Despite having worked as a professional musician for most of the last twenty years, Vassar’s was hardly a household name. This began to change during the 1970s. He started 1971 as a founding member of John Hartford’s Dobrolic Plectral Society, with whom he recorded the influential Aereo-Plain album and later that year signed on with the Earl Scruggs Revue. His participation in the August 1971 recording sessions that produced the landmark Will the Circle Be Unbroken three-LP set firmly established Vassar as an in-demand and visible artist.
Vassar continued to work with Earl Scruggs until early 1974. During this period he still found time to freelance on other projects, most notably a short-lived bluegrass group in California that included Jerry Garcia, David Grisman, and Peter Rowan. Their live album Old and in the Way, released in 1975, is one of the all-time best-selling albums in bluegrass history.

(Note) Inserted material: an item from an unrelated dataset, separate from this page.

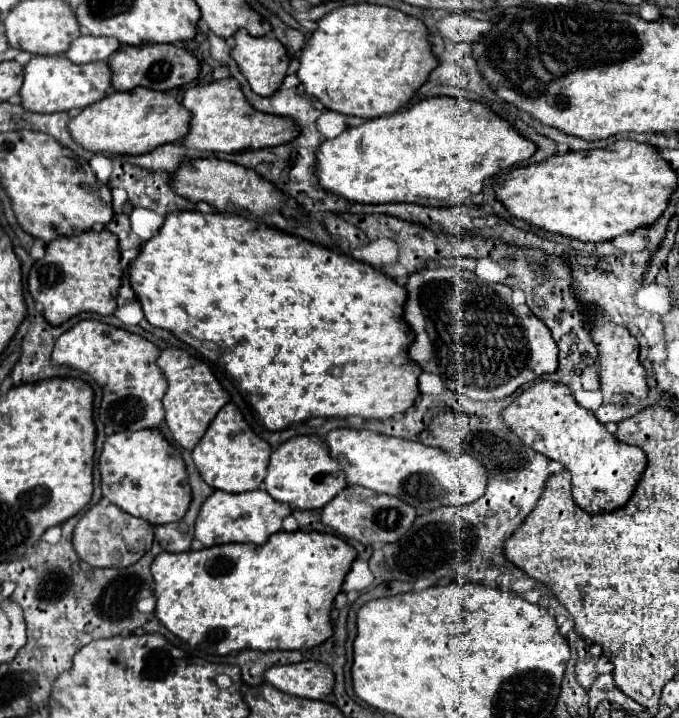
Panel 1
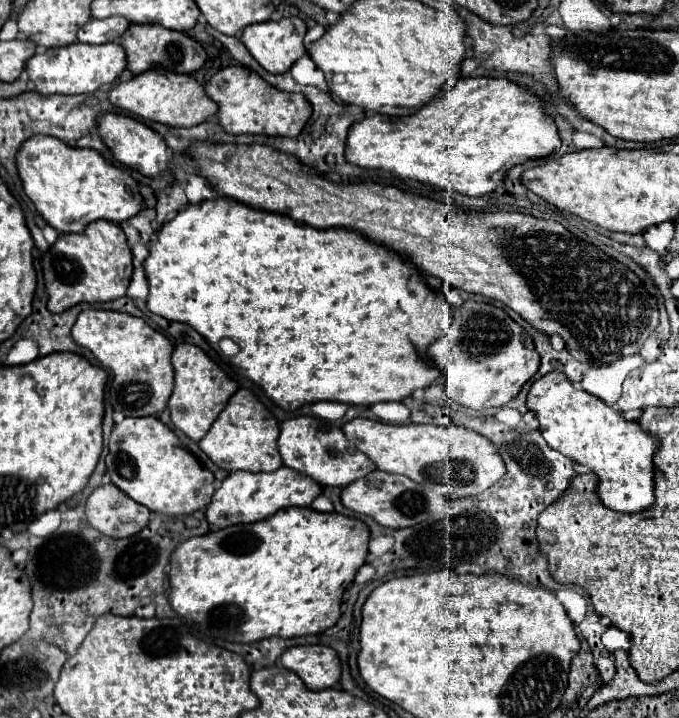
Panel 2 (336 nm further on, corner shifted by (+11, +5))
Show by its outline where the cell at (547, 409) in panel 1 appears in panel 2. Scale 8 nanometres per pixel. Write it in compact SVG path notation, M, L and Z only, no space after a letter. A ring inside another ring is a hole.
M551 371L531 385L527 407L535 411L539 431L549 447L593 469L599 477L597 491L605 507L619 513L635 513L655 503L653 457L659 449L659 441L637 421L623 419L621 413L603 399L573 387L559 371Z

Vassar’s first major label solo album was recorded for Mercury/Polygram in 1973.
For nearly a decade starting in 1975, Vassar fronted his own Vassar Clements Band. The group was most active in the middle and late 1970s and made sporadic appearances into the early and middle 1980s. The balance of Clements’ career was spent as a solo artist. He sometimes made joint appearances and recorded with other musicians. He is reported to have played on anywhere from 2,000 to 4,000 recordings by other artists, including the Allman Brothers, the Grateful Dead, Elvin Bishop, Hot Tuna, the Marshall Tucker Band, Papa John Creach, the Monkees and Kris Kristofferson.
Vassar made approximately 25 recordings under his own name in the 1970s, ‘80s, and ‘90s, mostly on the Rounder and Flying Fish labels. Vassar’s Crossing the Catskills (1973) was among the Rounder label’s first album releases, bearing the catalog number 0016. A decade later, he teamed up for an album called Vassar Clements, John Hartford, Dave Holland. One of Rounder’s most popular series featured top contemporary bluegrass artists performing classic songs from the genre’s formative days. Six Bluegrass Album Band albums were released over a fifteen-year period, two of which featured Vassar: Sweet Sunny South (1989) and Instrumentals (1996). One of Vassar’s few all-bluegrass recordings, Grass Routes, was released by Rounder in 1992.
Vassar was part of an all-star ensemble with Norman Blake, Tut Taylor, Sam Bush, Butch Robins, David Holland, and Jethro Burns that released an 1975 album for Hank Deane’s HDS Records, later reissued on Flying Fish. Other Flying Fish releases included The Bluegrass Session (1977), including backing musicians Bobby Osborne and Andy Statman, a multi-artist, mixed-genre project titled Nashville Jam (1979), the self-titled Vassar (1980), Once in a While (1992), and Together at Last (1987), an outing that paired him with noted French jazz violinist Stephane Grappelli.
It was also with Flying Fish in 1979 that Vassar released the first of his Hillbilly Jazz albums. It was a mix described as an “improvisational style that blends and borrows from swing, hot jazz, and bluegrass along with roots also in country and other musical traditions.” The phrase “hillbilly jazz” was coined by his wife, herself the inspiration for Vassar’s fiddle tune “Silly Millie.”. He followed this up in 1986 with Hillbilly Jazz Rides Again.
Visually, three things distinguished Vassar Clements. One was his trademark fiddle, its unique headstock featuring the carved image of a bearded man. The instrument is thought to have been made by noted violinmaker Gasparo Duiffopruggar (1514- c.1570). A second was his distinctive blond pompadour, a hairstyle that stood out among longer-haired bandmates of the 1970s. A third was his meerschaum pipe, which he was rarely seen without.
Vassar Clements was diagnosed with lung cancer in the early part of 2005. It subsequently spread to his brain and he died at home on August 16, 2005.
– Gary Reid is a bluegrass music historian, journalist, producer, and actor based in Roanoke, Virginia.